Home Magazine What Do We Mean by Fine Art?

Is art meant to be beautiful? Or utilitarian? Or both? Well, that’s just the thing.

Some works, like those mostly coming from the field of design, are there for us to use and “apply”, while others, such as a Rembrandt painting, is there to be experienced, admired, loved. In essence, this would be the main difference between fine art and applied art, two perhaps biggest categories of the arts at large.

By its definition, fine art is practiced and celebrated mainly for its aesthetic value and has no practical side. However, there are still instances when someone’s work walks that thin line between the beautiful and the useful, making the answer to the question “What is fine art?” a little bit more interesting to answer.

To understand the meaning of visual fine arts today and how it is different from other art, we must delve into its past and becoming. According to some historians, the beginnings of this category can be traced back to the 18th century and the early modern period in Western art, or perhaps even sooner, to the Renaissance art in Italy, and later throughout the rest of Europe.
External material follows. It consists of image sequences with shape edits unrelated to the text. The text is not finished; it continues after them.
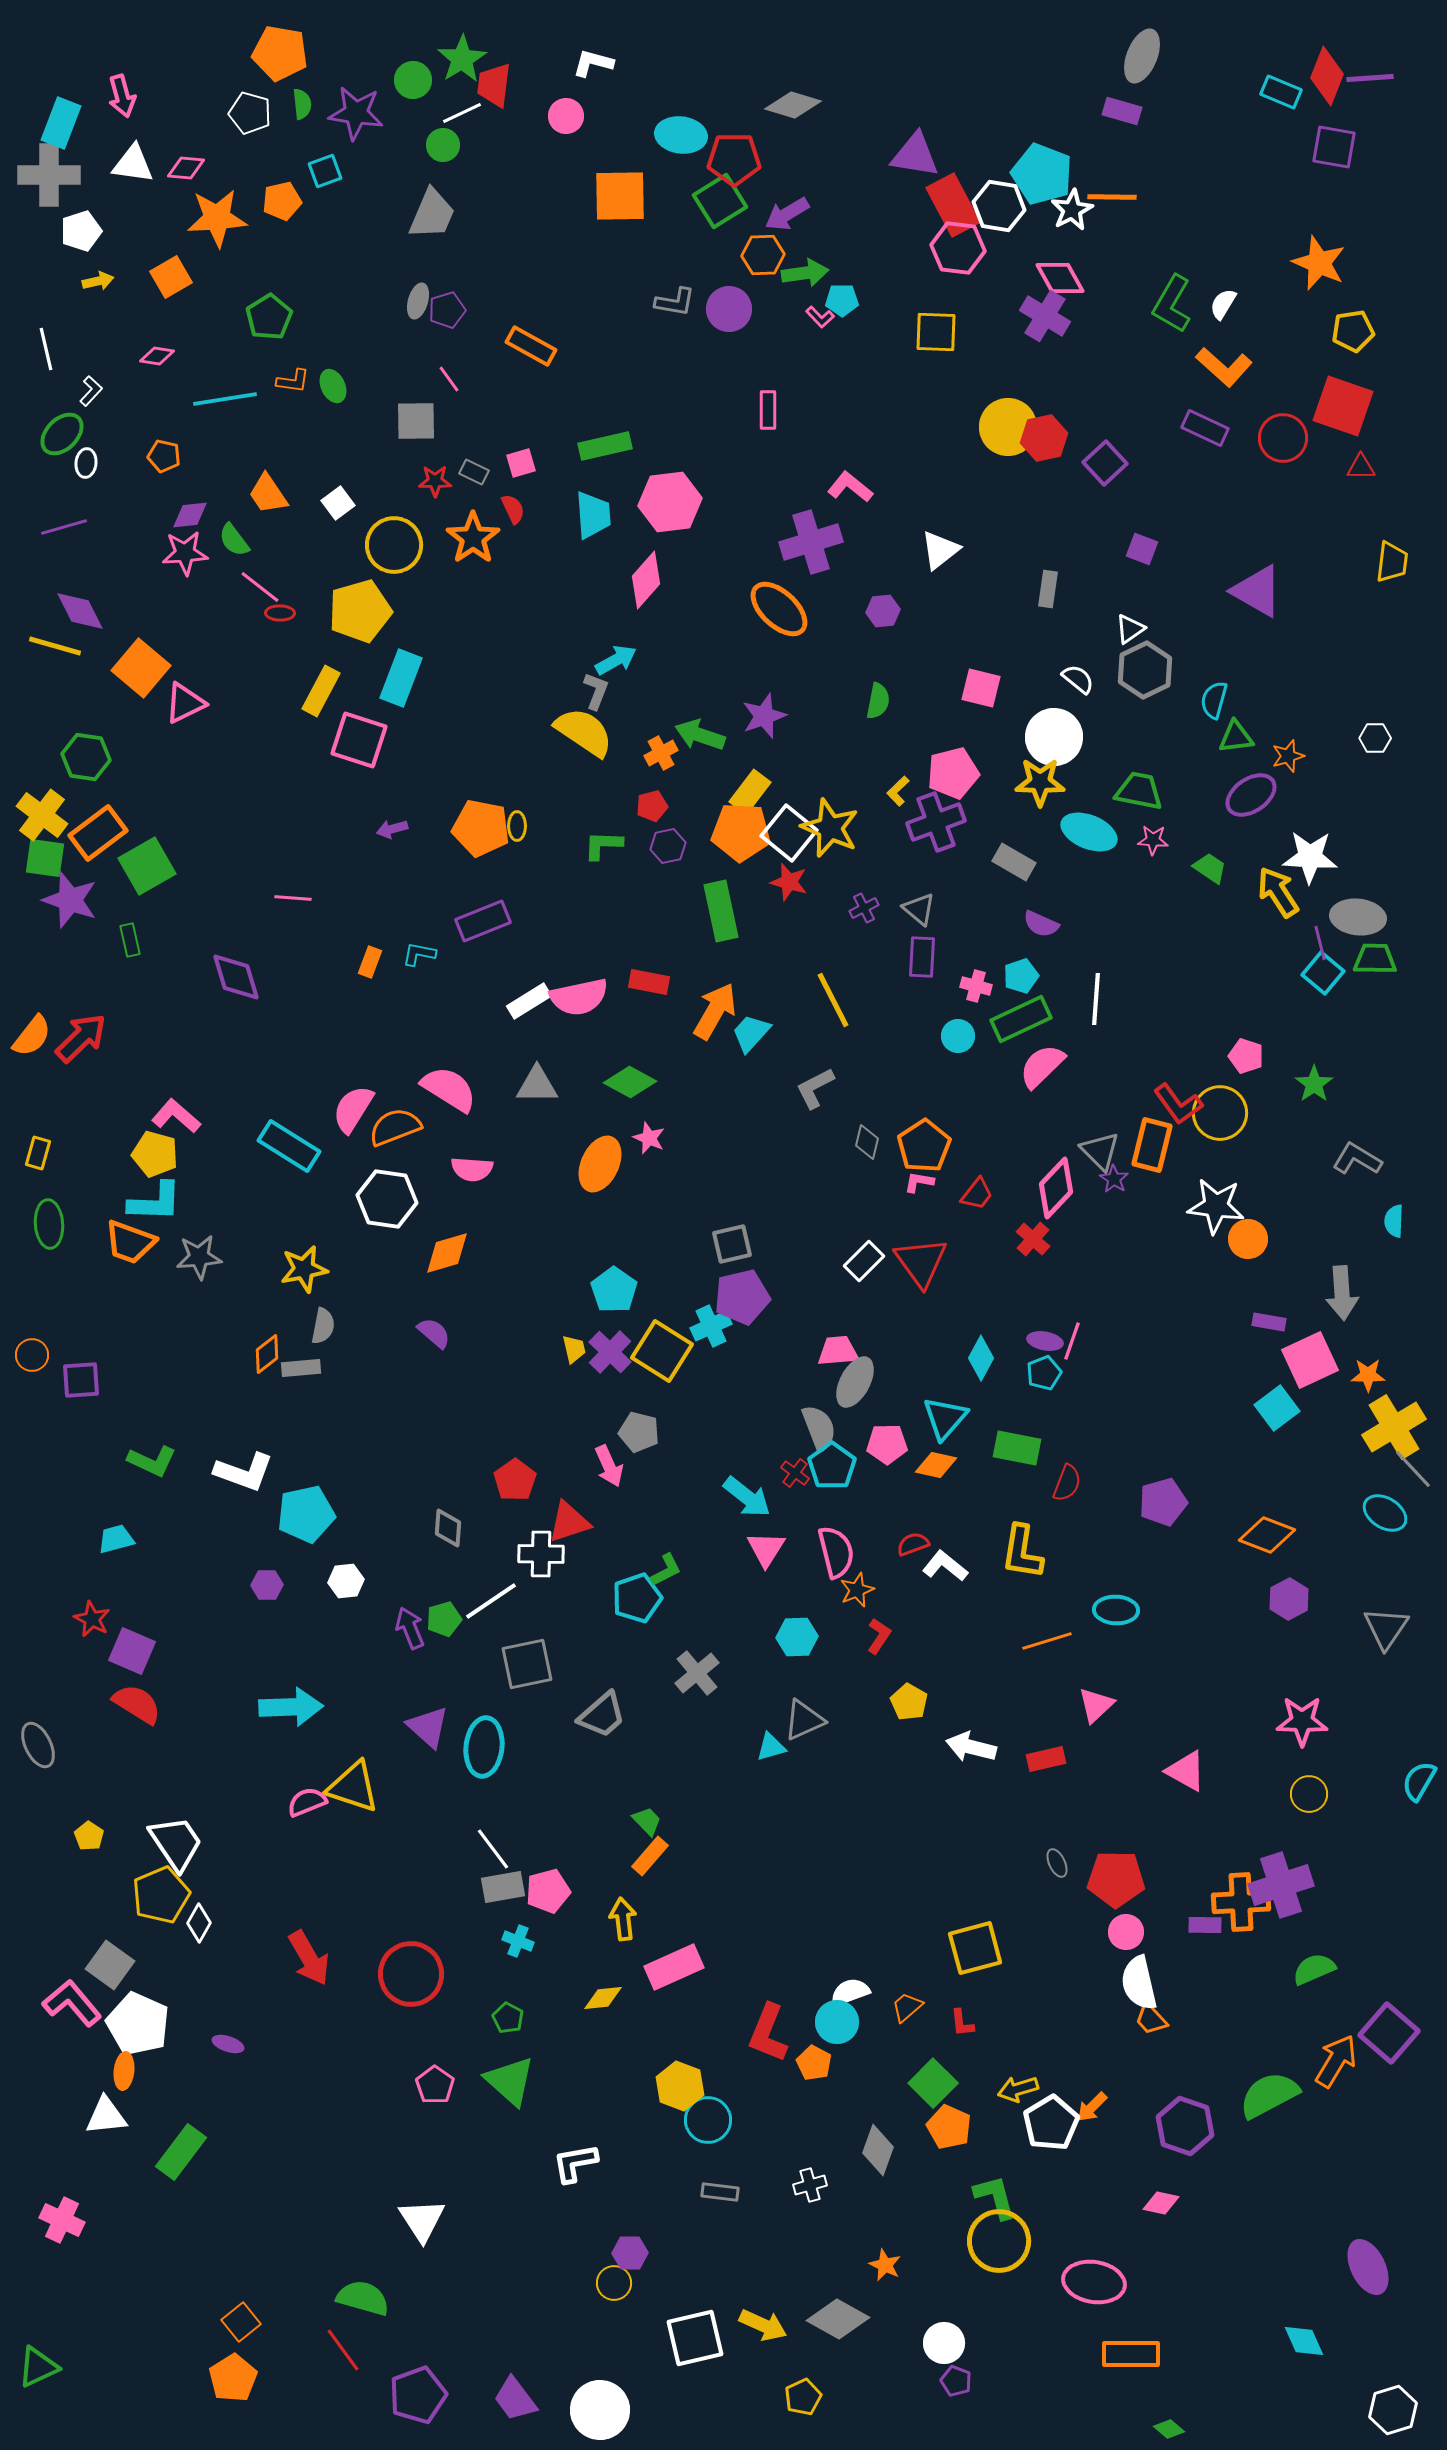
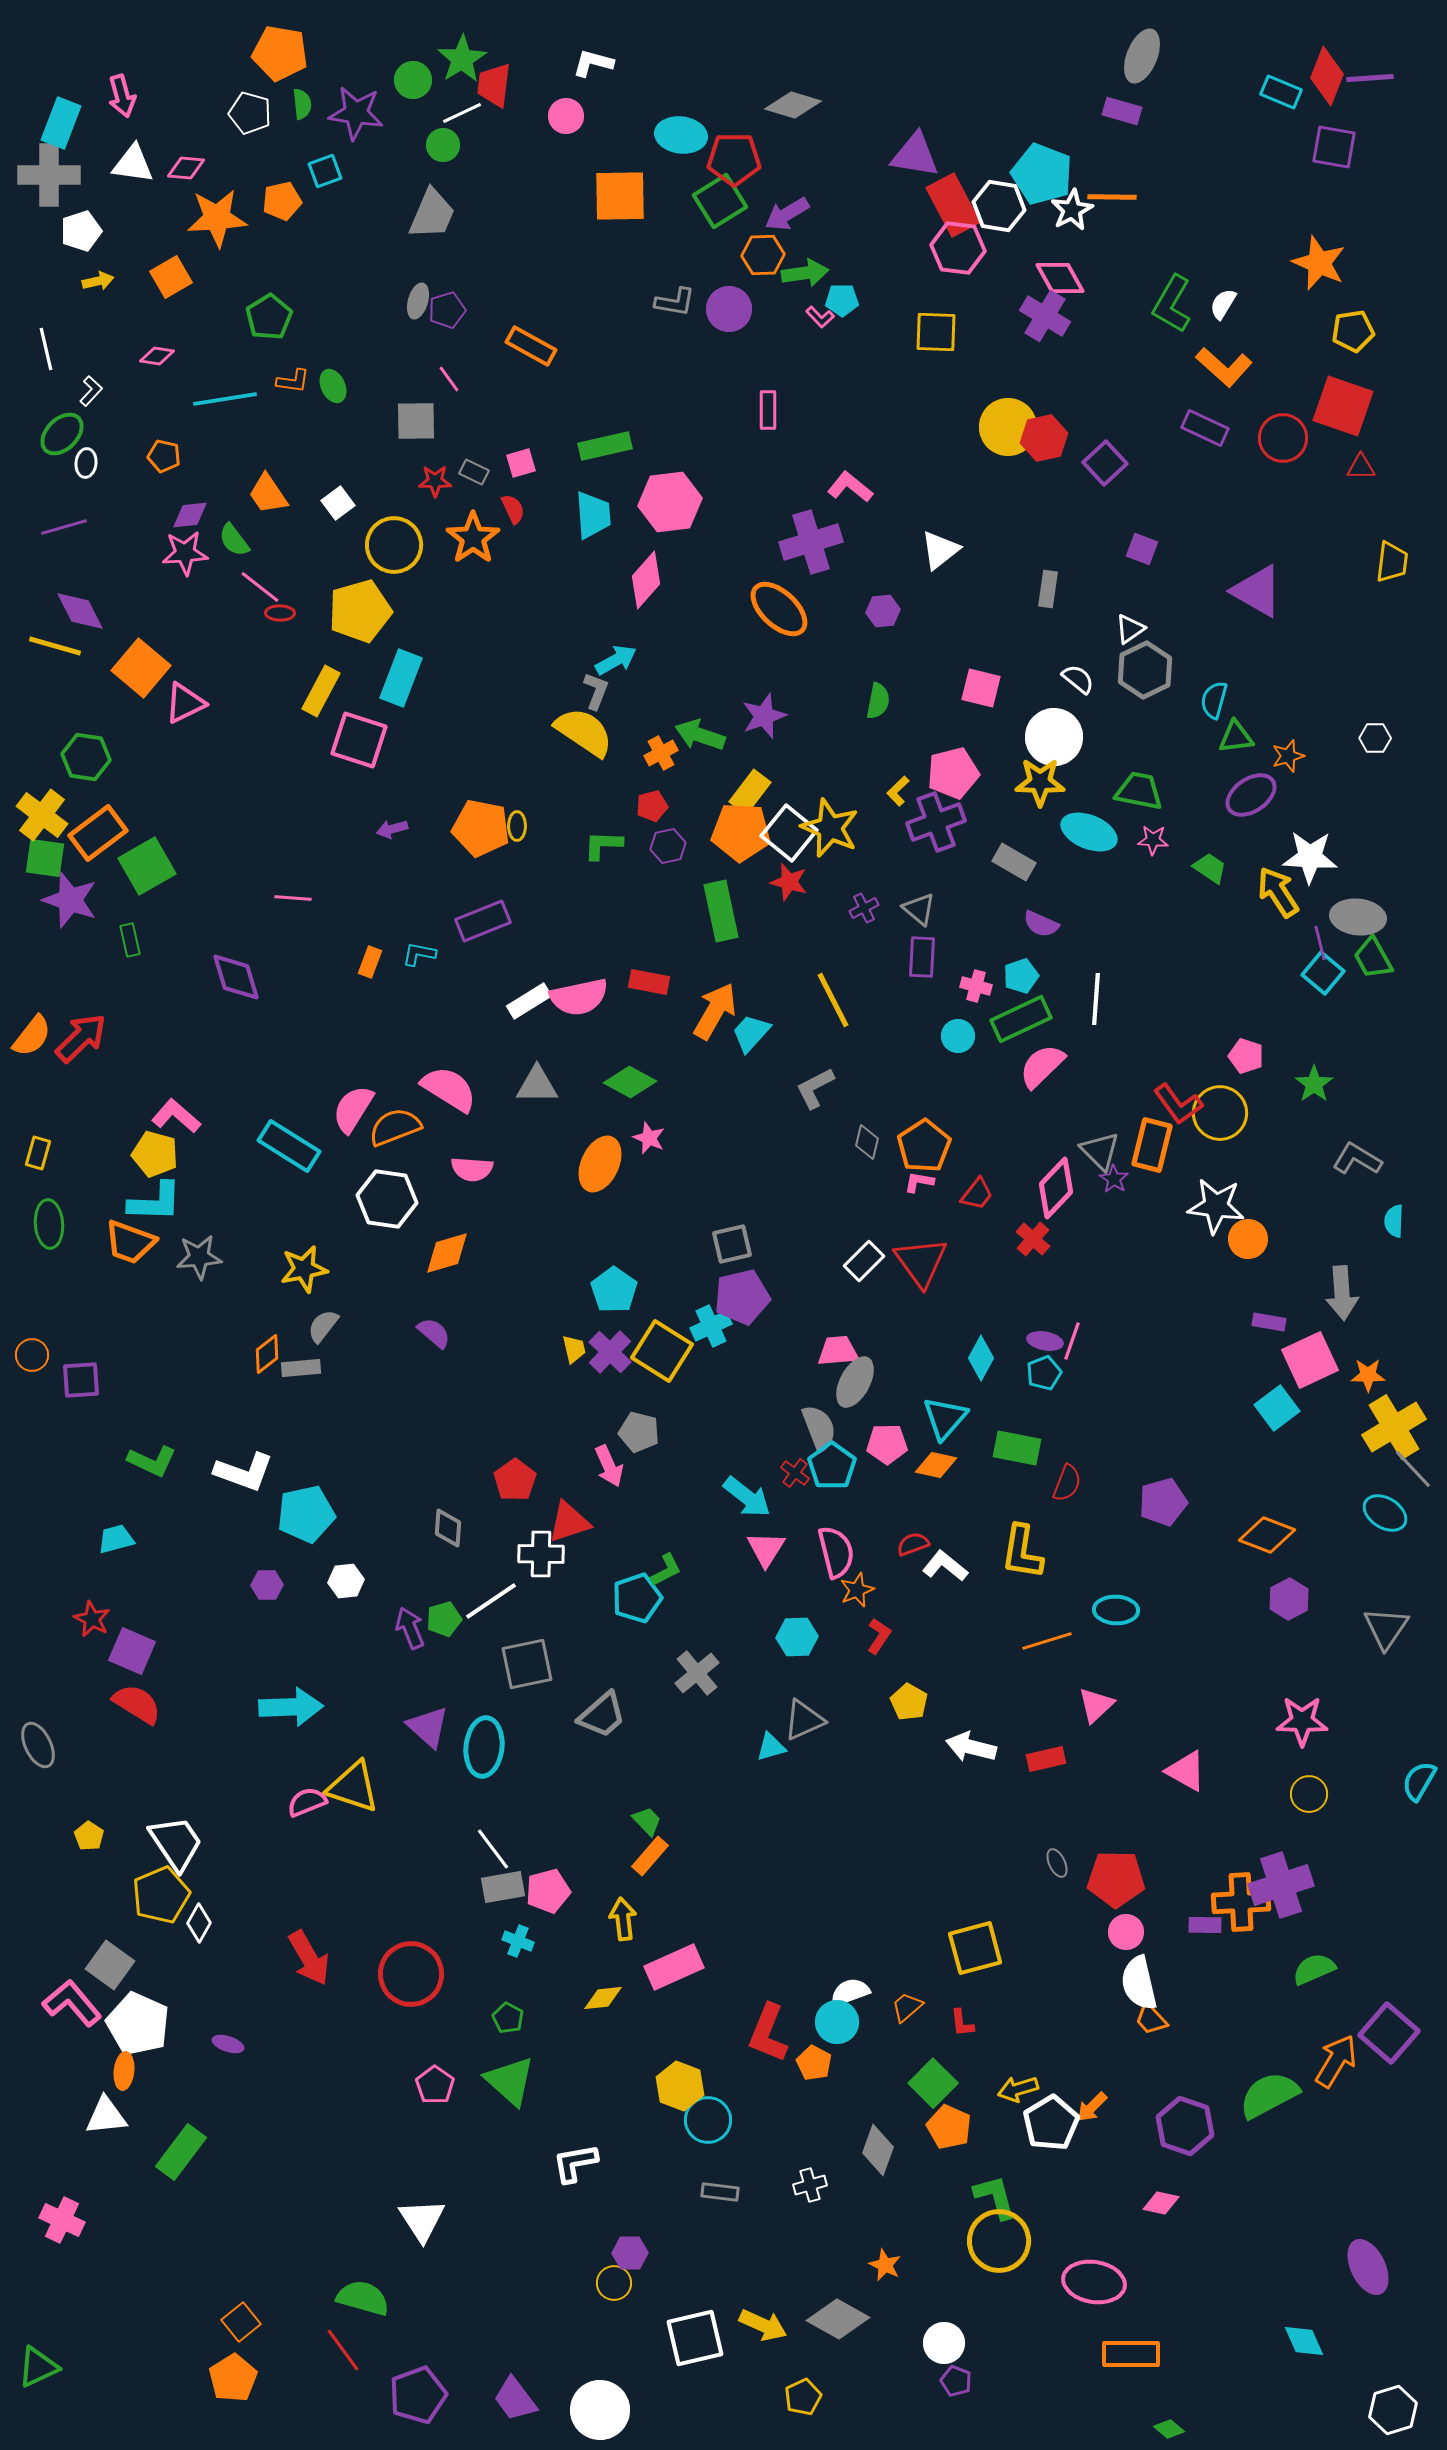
green trapezoid at (1375, 959): moved 2 px left, 1 px up; rotated 120 degrees counterclockwise
gray semicircle at (323, 1326): rotated 153 degrees counterclockwise
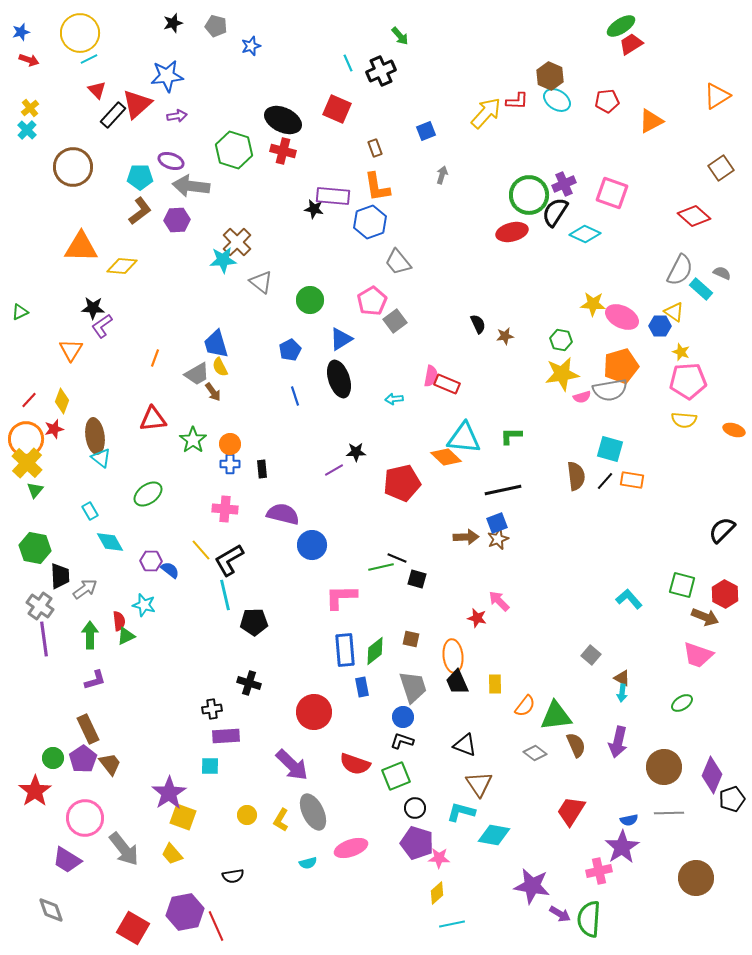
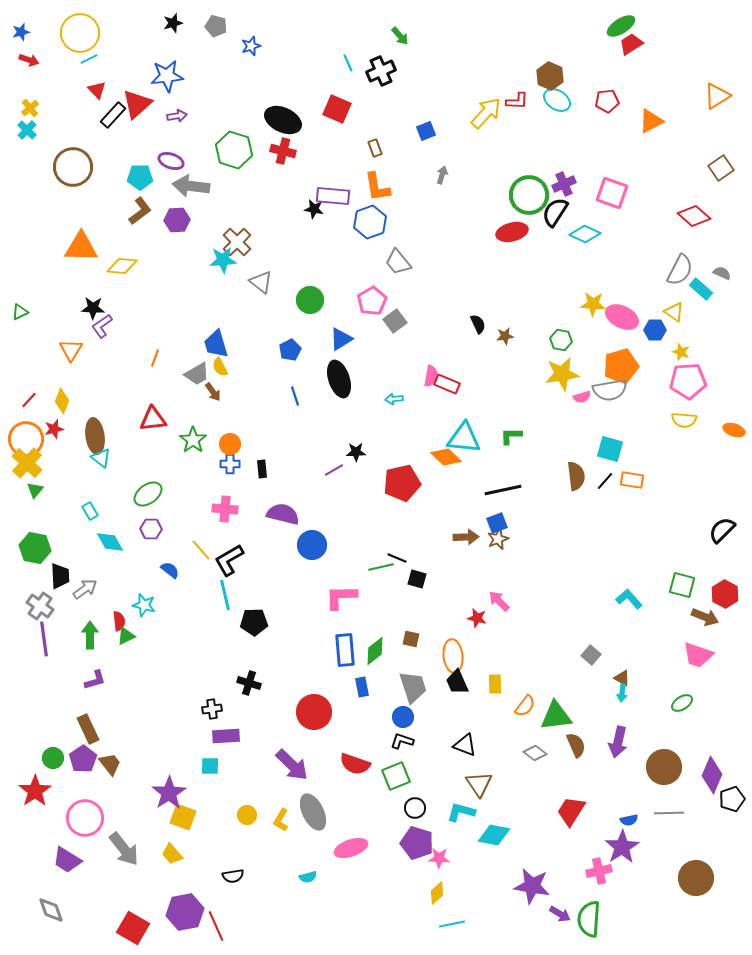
blue hexagon at (660, 326): moved 5 px left, 4 px down
purple hexagon at (151, 561): moved 32 px up
cyan semicircle at (308, 863): moved 14 px down
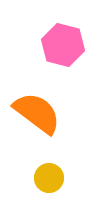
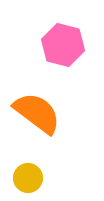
yellow circle: moved 21 px left
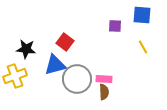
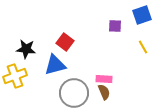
blue square: rotated 24 degrees counterclockwise
gray circle: moved 3 px left, 14 px down
brown semicircle: rotated 21 degrees counterclockwise
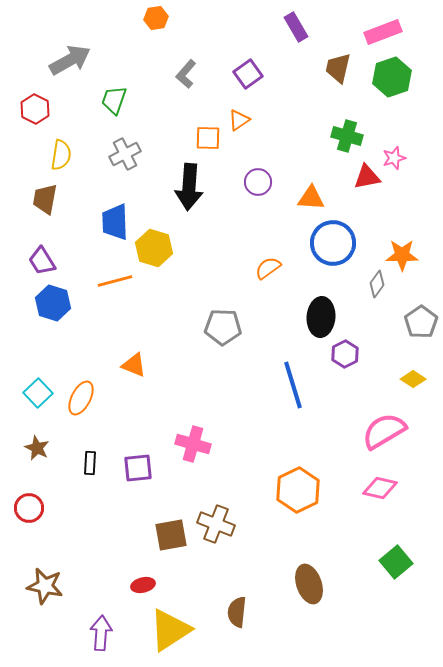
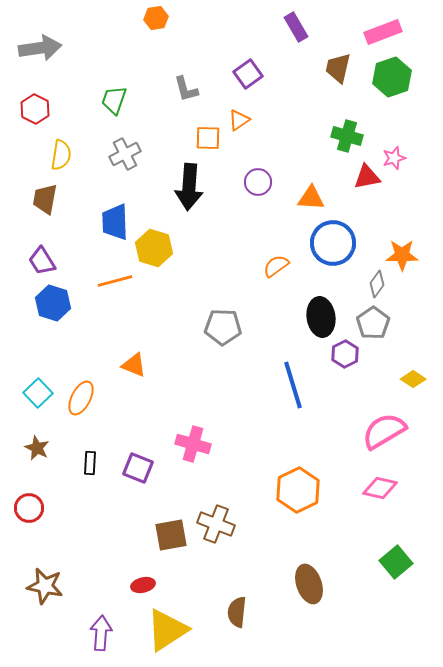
gray arrow at (70, 60): moved 30 px left, 12 px up; rotated 21 degrees clockwise
gray L-shape at (186, 74): moved 15 px down; rotated 56 degrees counterclockwise
orange semicircle at (268, 268): moved 8 px right, 2 px up
black ellipse at (321, 317): rotated 12 degrees counterclockwise
gray pentagon at (421, 322): moved 48 px left, 1 px down
purple square at (138, 468): rotated 28 degrees clockwise
yellow triangle at (170, 630): moved 3 px left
Curiously so, the origin of the word “art” can be connected to the Greek word “techne” or “skill”, alluding to the fact that artworks were made by trained individuals and were typically bought by the wealthy - meaning that while they functioned as attributions and confirmations of their status, they were also there to pay homage to beauty.

The relation between Renaissance and Contemporary Art... read the article dedicated to the recent Bill Viola' Exhibition at Royal Academy

Indeed, the work of an artist or an “artisan” had been brought to a higher level, one that transcends functionality and simply exists for viewing pleasure. Testifying to this are the numerous academies which had sprung in Italy and across Europe in the 16th century. Students were taught “academic art” and the importance of form, colors, compositions, with their painting and sculpture oeuvres being mainly placed into categories of still life, landscape, and portraiture. Even in contemporary art, we still have the genres of fine art prints, fine art paintings and drawings, and fine art photography.

 

The Academy of the Art of Design in Florence, Courtesy Wikipedia

 

The example of fine art photography is probably the best one to use when trying to explain the difference between art and fine art. After being invented during the Industrial Revolution in 1839, it was a mechanical tool ready to provide authentic scenery of the reality around us - something that had previously largely depended on the perception and perspective of a painter or a sculptor. Photographs were there to capture people and landscapes for official purposes until the advent of Pictorialism, now considered the birth parent of fine art photography, when photographers such as Edward Steichen realized that camera-made images could also evoke emotions, or simply be nice to look at. Similar can be said for fine art prints and fine art drawings.

If you are always curious about the genre of photography don't miss our latest article What's your favourite black and white photography?

On the other hand, architecture often simultaneously belongs to fine arts and applied arts. Encompassing both design and construction, it produces buildings and physical spaces which often become cultural landmarks due to their aesthetics, but whose other primary goal is to provide operational and subservient structures.

 

Edward Steichen - Road into the Valley -- Moonrise, negative 1904; print 1906. Getty Center Collection

 

So, what do we mean by fine art?

It is a rather interesting concept guided by the “art for art’s sake” maxim. Very simply put in contemporary terms, a person can like, or even buy a painting, a photograph, a drawing or a sculpture solely because they like it and would like to see it hanging on their wall. We could conclude that fine art does actually have one “function”, as opposed to the many functions of applied artworks, and that’s to exist and be appealing, alluring, splendid, dazzling, delightful, elegant, exquisite.